### Exercise goal
Every line below that holds the string "Left" must be copied.

----

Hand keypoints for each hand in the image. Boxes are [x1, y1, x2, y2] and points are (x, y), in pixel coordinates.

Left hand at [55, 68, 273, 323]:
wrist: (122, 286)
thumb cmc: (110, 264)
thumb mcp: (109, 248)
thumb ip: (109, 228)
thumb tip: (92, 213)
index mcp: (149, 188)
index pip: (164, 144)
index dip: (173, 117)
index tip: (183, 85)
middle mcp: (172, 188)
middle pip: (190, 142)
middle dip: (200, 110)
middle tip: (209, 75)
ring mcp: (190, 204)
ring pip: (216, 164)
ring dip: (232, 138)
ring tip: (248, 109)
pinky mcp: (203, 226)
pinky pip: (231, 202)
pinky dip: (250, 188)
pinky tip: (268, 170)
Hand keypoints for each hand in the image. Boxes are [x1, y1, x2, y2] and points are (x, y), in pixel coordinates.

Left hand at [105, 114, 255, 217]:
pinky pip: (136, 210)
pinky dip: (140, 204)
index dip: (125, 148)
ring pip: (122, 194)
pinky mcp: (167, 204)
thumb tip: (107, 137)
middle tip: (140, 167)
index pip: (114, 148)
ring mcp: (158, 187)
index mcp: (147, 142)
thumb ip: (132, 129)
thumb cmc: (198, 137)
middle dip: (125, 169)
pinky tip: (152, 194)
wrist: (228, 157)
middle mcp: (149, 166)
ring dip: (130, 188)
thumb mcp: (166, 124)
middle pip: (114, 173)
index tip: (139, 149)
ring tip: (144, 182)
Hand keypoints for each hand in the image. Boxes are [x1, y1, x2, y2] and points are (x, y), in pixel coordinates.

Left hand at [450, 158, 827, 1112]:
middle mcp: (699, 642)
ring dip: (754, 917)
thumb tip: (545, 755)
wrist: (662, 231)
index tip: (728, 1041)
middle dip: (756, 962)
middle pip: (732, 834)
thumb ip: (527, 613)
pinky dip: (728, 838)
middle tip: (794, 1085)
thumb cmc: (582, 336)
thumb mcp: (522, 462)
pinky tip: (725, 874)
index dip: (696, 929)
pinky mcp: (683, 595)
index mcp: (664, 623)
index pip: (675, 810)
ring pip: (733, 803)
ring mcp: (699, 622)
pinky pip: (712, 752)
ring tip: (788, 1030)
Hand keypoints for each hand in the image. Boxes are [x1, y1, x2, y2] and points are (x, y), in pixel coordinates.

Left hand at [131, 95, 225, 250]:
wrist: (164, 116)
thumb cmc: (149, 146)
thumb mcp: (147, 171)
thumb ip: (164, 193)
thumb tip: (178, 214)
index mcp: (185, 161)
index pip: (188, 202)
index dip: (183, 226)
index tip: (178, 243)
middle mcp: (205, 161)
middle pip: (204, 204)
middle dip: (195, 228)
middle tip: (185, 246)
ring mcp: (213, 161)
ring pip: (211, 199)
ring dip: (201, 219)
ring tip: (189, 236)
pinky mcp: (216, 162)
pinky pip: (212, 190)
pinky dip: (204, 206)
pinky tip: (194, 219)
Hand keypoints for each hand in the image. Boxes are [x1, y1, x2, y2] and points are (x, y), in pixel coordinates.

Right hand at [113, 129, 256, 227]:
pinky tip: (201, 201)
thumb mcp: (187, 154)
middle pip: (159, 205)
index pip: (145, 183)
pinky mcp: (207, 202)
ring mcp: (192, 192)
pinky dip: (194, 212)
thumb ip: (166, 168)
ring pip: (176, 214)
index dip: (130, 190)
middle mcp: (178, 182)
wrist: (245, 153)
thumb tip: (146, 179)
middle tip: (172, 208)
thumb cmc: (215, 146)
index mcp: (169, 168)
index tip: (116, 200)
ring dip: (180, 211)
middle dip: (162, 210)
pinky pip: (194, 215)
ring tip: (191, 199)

----

### Expected answer
Left hand at [55, 68, 273, 323]:
Left hand at [105, 114, 255, 217]:
Left hand at [450, 158, 827, 1112]:
Left hand at [131, 95, 225, 250]:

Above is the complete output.